George Ripley (c. 1415-1495) was an English priest and noted alchemist, one of several fifteenth-century figures who were rumored to have created the philosopher's stone and turned lead into gold. (Nichoas Flameau was another.) He left England as a young man to study alchemy in Germany and then spent about twenty years in Rome, working for the papacy. In 1477 he returned to England and became a canon of Bridlington in Yorkshire. About twenty copies of his scroll survive, all made in the sixteenth or seventeenth century. The scroll purports to be an allegorical account of how to make the philosopher's stone.
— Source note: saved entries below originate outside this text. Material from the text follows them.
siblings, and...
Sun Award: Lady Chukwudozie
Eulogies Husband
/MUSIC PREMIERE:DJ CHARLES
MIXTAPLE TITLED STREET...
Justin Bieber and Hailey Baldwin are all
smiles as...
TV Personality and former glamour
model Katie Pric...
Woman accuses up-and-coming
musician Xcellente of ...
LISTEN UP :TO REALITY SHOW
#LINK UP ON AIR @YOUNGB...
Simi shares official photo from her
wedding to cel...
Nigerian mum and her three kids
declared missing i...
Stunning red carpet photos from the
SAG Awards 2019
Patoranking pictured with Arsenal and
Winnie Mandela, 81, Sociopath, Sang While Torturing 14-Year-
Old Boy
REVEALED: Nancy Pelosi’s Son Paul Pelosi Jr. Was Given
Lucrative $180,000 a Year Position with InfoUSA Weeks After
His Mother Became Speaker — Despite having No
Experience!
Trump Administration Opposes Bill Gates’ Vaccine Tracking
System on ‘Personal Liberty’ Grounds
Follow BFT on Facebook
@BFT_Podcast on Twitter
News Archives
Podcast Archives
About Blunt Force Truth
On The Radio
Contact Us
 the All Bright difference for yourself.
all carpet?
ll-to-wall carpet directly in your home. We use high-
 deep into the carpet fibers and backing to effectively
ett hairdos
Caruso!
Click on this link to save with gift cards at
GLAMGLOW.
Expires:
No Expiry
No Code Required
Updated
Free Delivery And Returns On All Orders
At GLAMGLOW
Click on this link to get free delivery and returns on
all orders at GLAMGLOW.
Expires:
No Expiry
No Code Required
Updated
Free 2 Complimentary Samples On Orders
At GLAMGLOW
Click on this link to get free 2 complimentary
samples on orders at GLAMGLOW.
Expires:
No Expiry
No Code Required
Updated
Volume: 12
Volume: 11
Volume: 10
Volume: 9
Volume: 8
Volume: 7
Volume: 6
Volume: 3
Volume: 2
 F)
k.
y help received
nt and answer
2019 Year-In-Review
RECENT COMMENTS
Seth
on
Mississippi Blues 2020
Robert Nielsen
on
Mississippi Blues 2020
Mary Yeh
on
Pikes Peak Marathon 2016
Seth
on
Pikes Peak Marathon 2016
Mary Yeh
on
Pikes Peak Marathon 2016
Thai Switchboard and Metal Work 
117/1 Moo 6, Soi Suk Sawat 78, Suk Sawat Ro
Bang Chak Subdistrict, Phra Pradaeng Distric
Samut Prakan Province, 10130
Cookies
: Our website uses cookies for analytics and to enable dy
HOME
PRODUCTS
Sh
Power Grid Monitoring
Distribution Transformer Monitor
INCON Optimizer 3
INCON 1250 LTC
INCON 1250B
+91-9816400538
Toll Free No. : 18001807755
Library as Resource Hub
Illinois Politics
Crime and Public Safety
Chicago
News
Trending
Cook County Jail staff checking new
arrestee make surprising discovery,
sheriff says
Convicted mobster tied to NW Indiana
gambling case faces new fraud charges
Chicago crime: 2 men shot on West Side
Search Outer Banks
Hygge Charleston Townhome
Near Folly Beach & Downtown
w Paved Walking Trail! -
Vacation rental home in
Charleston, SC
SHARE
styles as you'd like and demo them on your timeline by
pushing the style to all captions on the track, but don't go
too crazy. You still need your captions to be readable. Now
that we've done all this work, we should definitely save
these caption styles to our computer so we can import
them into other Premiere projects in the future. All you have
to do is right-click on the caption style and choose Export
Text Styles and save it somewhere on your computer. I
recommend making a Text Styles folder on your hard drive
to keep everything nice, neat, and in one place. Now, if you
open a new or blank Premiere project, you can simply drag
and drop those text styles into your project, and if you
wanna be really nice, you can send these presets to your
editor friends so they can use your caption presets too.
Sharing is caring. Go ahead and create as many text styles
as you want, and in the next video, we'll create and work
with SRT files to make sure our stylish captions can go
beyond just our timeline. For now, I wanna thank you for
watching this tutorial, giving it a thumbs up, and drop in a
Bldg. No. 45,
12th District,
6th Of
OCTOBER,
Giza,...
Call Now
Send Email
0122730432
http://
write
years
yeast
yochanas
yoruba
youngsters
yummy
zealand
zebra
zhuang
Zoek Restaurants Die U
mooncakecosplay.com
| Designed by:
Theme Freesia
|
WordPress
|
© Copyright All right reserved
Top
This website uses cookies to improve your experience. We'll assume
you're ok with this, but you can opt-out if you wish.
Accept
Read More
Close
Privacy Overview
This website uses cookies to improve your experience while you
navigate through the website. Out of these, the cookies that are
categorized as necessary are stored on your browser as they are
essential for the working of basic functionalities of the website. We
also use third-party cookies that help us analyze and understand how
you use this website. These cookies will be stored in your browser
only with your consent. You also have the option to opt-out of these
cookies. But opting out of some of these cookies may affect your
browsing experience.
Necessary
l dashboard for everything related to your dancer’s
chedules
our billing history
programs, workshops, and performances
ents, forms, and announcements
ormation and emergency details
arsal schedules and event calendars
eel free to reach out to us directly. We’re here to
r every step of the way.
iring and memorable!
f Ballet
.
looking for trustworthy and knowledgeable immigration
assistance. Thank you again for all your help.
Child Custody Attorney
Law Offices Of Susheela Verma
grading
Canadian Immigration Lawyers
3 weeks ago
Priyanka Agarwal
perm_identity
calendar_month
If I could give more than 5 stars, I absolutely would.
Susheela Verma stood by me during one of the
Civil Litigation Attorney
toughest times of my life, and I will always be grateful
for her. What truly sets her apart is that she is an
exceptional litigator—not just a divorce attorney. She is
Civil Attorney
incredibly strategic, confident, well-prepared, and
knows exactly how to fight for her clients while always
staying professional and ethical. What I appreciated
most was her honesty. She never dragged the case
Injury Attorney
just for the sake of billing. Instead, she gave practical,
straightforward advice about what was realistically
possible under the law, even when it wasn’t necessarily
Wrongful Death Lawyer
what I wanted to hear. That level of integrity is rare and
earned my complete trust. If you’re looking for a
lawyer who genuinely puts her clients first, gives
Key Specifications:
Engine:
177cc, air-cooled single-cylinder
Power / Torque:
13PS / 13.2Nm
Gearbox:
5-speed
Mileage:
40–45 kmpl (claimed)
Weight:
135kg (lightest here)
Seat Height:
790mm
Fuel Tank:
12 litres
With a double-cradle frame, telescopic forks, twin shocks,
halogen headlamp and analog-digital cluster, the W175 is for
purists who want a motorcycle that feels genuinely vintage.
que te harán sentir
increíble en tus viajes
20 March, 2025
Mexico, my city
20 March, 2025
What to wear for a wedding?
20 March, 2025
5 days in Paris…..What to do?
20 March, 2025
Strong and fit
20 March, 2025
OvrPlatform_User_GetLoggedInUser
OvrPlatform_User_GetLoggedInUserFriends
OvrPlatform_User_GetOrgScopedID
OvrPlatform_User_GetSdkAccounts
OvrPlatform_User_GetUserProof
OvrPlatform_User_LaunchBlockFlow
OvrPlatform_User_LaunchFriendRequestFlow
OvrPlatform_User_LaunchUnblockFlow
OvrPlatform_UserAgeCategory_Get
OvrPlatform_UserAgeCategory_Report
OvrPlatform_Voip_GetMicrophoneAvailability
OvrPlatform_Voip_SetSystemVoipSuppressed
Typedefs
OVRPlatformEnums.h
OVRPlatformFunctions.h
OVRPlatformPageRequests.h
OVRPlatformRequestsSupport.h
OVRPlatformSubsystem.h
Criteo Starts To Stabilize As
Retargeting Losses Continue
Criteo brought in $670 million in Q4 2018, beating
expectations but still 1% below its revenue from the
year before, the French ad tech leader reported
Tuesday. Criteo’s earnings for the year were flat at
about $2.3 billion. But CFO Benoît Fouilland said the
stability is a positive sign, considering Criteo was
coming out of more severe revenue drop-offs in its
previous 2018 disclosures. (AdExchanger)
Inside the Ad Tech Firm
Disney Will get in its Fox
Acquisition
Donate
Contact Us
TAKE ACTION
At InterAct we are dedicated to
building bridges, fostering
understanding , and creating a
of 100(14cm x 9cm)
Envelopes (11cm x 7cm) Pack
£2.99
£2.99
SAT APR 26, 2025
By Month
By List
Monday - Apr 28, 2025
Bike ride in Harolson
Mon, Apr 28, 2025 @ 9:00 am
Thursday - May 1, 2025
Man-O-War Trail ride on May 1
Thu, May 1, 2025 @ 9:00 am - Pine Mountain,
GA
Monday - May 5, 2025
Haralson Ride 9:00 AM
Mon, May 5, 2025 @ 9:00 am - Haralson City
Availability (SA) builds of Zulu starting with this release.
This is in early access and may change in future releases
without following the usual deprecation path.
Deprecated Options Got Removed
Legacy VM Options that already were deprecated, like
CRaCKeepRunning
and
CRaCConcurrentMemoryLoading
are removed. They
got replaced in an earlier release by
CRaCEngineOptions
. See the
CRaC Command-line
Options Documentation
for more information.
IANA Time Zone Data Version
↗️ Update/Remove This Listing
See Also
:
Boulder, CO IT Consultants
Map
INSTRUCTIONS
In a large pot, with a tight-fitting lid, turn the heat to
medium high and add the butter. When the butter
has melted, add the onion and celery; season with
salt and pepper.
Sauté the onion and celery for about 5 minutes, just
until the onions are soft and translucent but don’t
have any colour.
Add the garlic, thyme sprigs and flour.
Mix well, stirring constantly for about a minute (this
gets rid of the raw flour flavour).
You can read a description
of the scroll here that explains some of the symbolism. This is the Yale copy, which I found at
BibliOdyssey.
Detail from
a very large version of this scan. Below, a sample of Ripley's allegorical verse.
Of my blood and water I wish
Plenty in all the World there is
It runneth in every place
Who it findeth he hath grace
In the World it runneth over all
And goeth round as a ball
But thou understand well this
Of the worke thou shalt miss
Therefore know ere thou begin
What he is and all his kin
Many a name he hath full sure
And all is but one Nature
Thou must part him in three
And then knit him as the Trinity
And make them all but one
Lo here is the Philosophers Stone
Sorry the scroll doesn't look quite right; I had to cut it into pieces and it was hard to make them line up exactly; but then the leaves in the scroll don't line up perfectly anyway.